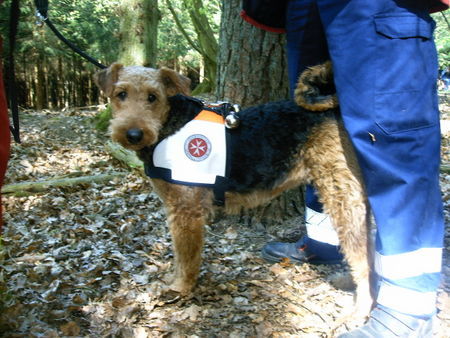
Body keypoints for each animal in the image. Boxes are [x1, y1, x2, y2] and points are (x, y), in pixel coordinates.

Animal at [94, 62, 372, 316]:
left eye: (152, 96)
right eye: (121, 94)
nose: (133, 134)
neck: (169, 124)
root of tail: (333, 111)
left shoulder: (186, 210)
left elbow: (186, 257)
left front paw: (179, 288)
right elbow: (179, 256)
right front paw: (174, 281)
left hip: (341, 194)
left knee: (363, 257)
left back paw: (360, 310)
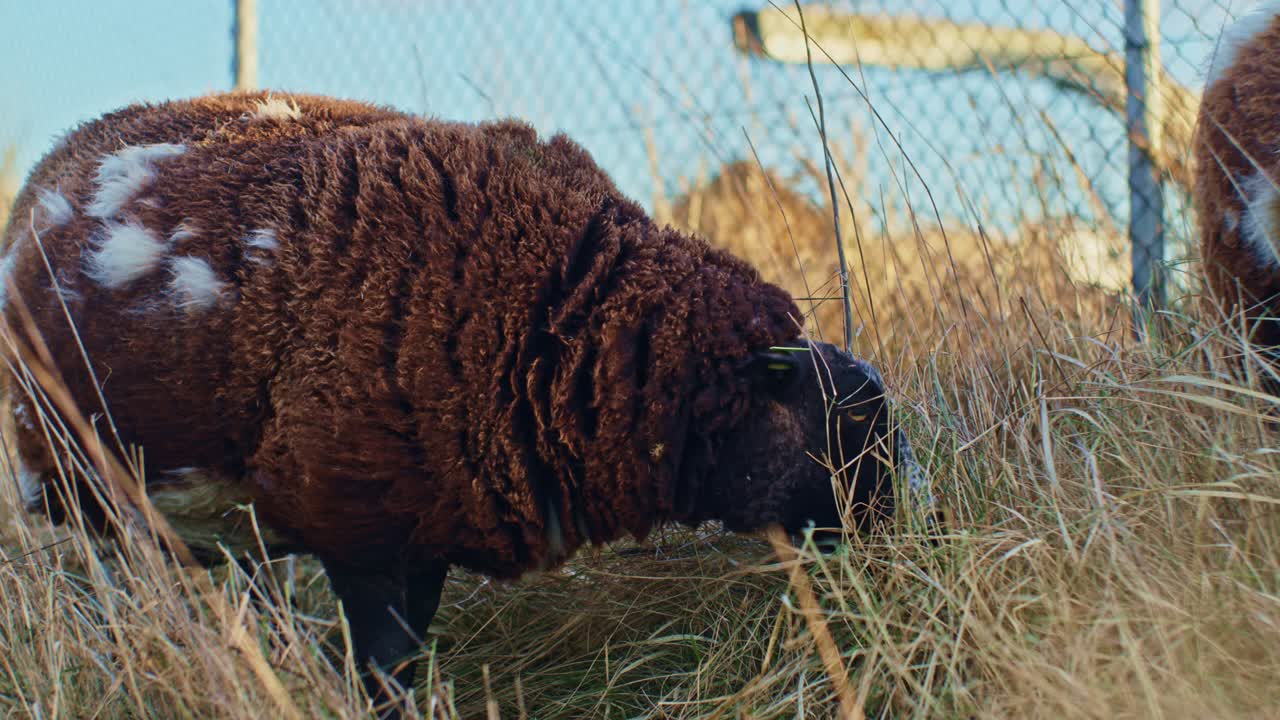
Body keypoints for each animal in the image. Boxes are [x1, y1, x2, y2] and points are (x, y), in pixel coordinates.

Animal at [0, 91, 931, 704]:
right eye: (844, 426)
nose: (902, 541)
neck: (571, 315)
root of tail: (54, 164)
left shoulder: (427, 521)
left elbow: (409, 651)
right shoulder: (363, 525)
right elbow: (386, 669)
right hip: (87, 491)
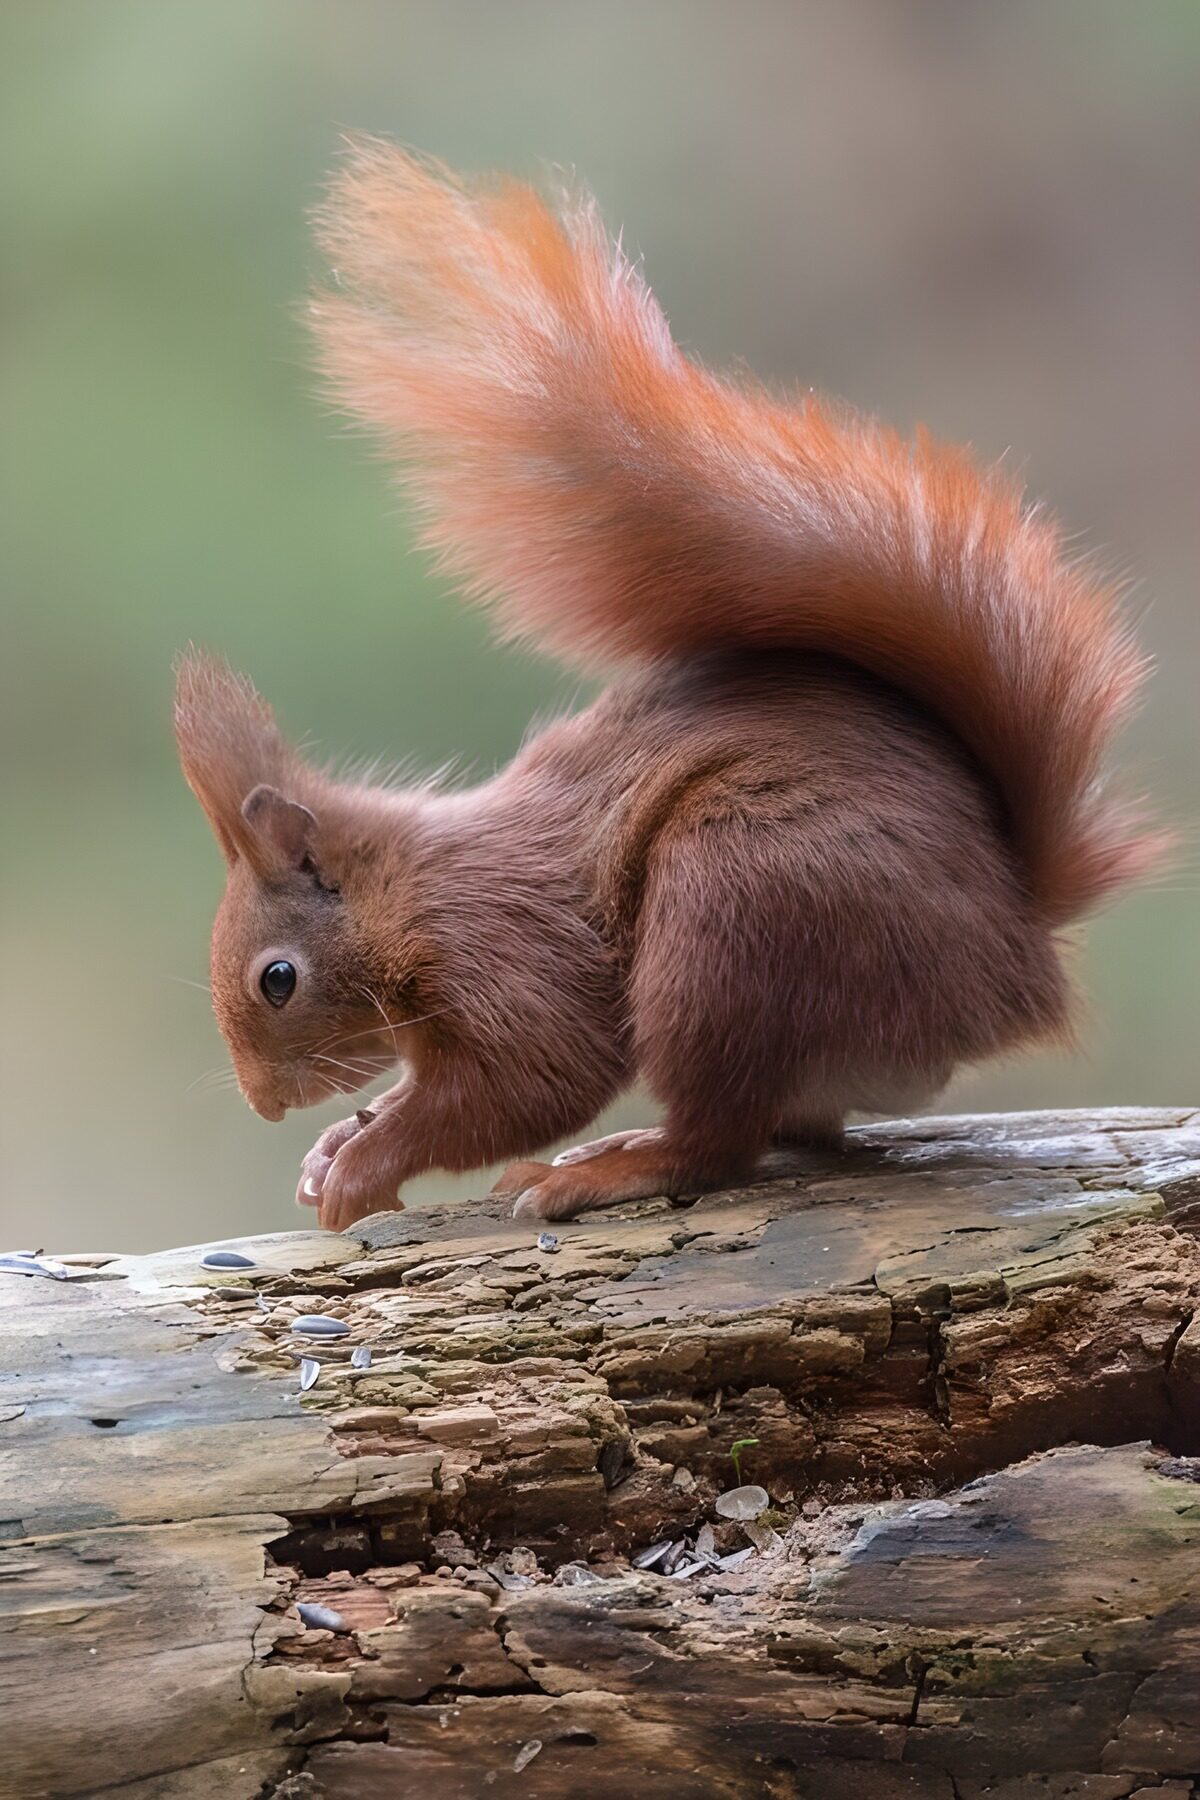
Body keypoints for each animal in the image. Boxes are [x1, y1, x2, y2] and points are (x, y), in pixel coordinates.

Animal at [174, 141, 1167, 1232]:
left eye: (277, 979)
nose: (266, 1105)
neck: (401, 886)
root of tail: (1018, 952)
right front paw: (334, 1145)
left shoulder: (496, 943)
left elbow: (537, 1075)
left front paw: (363, 1163)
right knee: (790, 1130)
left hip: (737, 911)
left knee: (719, 1142)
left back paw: (614, 1166)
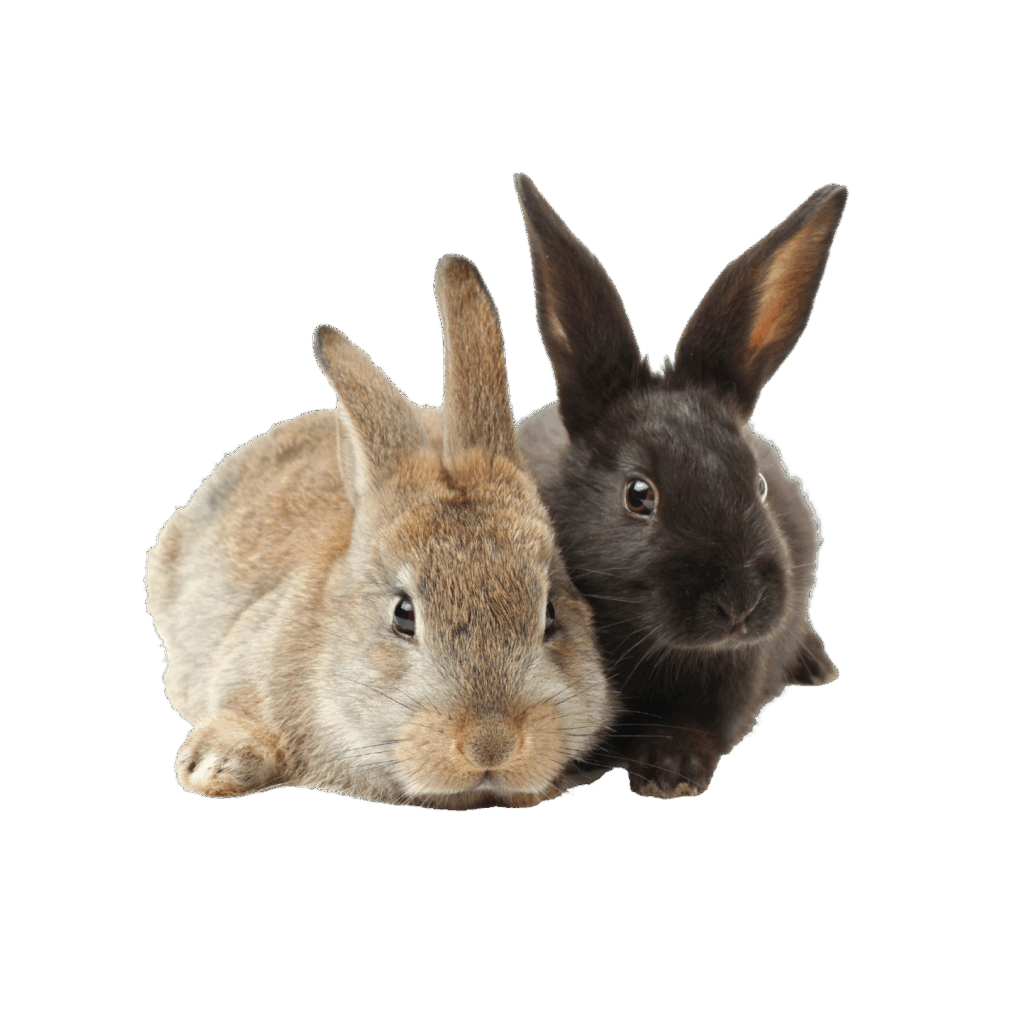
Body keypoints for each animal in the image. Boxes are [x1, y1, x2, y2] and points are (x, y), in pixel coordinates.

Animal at [513, 173, 846, 798]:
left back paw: (820, 667)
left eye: (758, 486)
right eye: (638, 495)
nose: (740, 602)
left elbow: (701, 726)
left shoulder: (736, 679)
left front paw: (669, 774)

§ REQUIREMENT
Would you please write out the entries in full, exactly as they read, but without pictures?

§ RESPONSE AREA
Body keypoints for each animal in the image. Boxes are [x1, y1, x2, y2] and points are (x, y), in pixel coordinates.

Animal at [94, 62, 372, 316]:
left eye: (152, 96)
right eye: (121, 94)
nose: (133, 134)
neck: (169, 124)
root of tail: (333, 111)
left shoulder: (186, 210)
left elbow: (186, 257)
left front paw: (179, 288)
right elbow: (179, 256)
right front paw: (174, 281)
left hip: (341, 194)
left knee: (363, 257)
left back paw: (360, 310)
Body keypoints for each animal in the image. Boxes are [x1, y1, x2, y2] and points are (x, y), in pixel coordinates.

Animal at [0, 91, 931, 704]:
right eye: (844, 426)
nose: (902, 541)
neck: (571, 315)
root of tail: (54, 164)
left shoulder: (427, 521)
left elbow: (409, 651)
right shoulder: (363, 525)
right elbow: (386, 669)
right hip: (87, 491)
Body keypoints for each animal in the image. Boxes are [x1, y1, x2, y2] and points are (x, y), in pixel coordinates.

Animal at [174, 141, 1167, 1232]:
left eye: (277, 979)
nose: (266, 1105)
neck: (401, 886)
root of tail: (1018, 952)
right front paw: (334, 1145)
left shoulder: (496, 943)
left elbow: (537, 1075)
left front paw: (363, 1163)
right knee: (790, 1130)
left hip: (737, 911)
left knee: (719, 1142)
left back paw: (614, 1166)
Body keypoints for each animal in the image. Boxes are [x1, y1, x2, y2] and points are (x, y), in pixel coordinates.

Animal at [513, 173, 846, 798]:
left back paw: (820, 667)
left eye: (758, 486)
right eye: (638, 495)
nose: (740, 602)
left elbow: (701, 726)
left shoulder: (736, 679)
left front paw: (669, 774)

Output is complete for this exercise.